### DIRECTIONS
Every line from the one containing "Numbers: x, y, z, sx, sy, sz, roll, pitch, yaw." to the final line of the material below must be reproduced exactly; leave out all other lines.

### DATA RECORDS
----
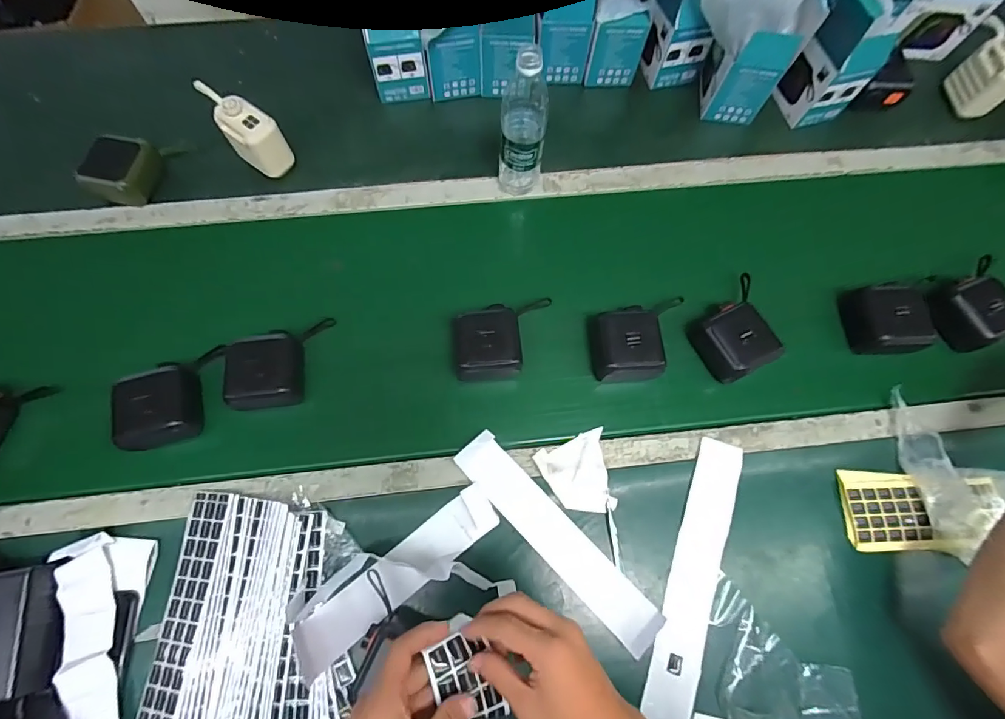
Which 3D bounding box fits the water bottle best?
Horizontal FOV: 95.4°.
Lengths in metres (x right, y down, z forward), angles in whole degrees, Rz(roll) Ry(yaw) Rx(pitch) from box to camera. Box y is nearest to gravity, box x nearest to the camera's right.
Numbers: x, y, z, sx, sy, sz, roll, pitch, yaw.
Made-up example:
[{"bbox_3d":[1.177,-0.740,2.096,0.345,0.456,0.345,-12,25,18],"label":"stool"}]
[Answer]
[{"bbox_3d":[0.029,-0.326,0.650,0.065,0.228,0.062,-1,72,-2],"label":"water bottle"}]

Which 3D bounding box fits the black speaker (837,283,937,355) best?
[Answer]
[{"bbox_3d":[0.571,-0.057,0.665,0.111,0.052,0.108,-3,72,-3],"label":"black speaker"}]

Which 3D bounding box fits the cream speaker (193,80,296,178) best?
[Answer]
[{"bbox_3d":[-0.404,-0.362,0.717,0.135,0.092,0.065,42,75,11],"label":"cream speaker"}]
----
### FINISHED TASK
Numbers: x, y, z, sx, sy, sz, roll, pitch, yaw.
Made-up example:
[{"bbox_3d":[1.177,-0.740,2.096,0.345,0.456,0.345,-12,25,18],"label":"stool"}]
[Answer]
[{"bbox_3d":[0.029,-0.326,0.650,0.065,0.228,0.062,-1,72,-2],"label":"water bottle"}]

Which 3D bounding box fits the black speaker (837,283,937,355) best?
[Answer]
[{"bbox_3d":[0.571,-0.057,0.665,0.111,0.052,0.108,-3,72,-3],"label":"black speaker"}]

Which 3D bounding box fits the cream speaker (193,80,296,178) best?
[Answer]
[{"bbox_3d":[-0.404,-0.362,0.717,0.135,0.092,0.065,42,75,11],"label":"cream speaker"}]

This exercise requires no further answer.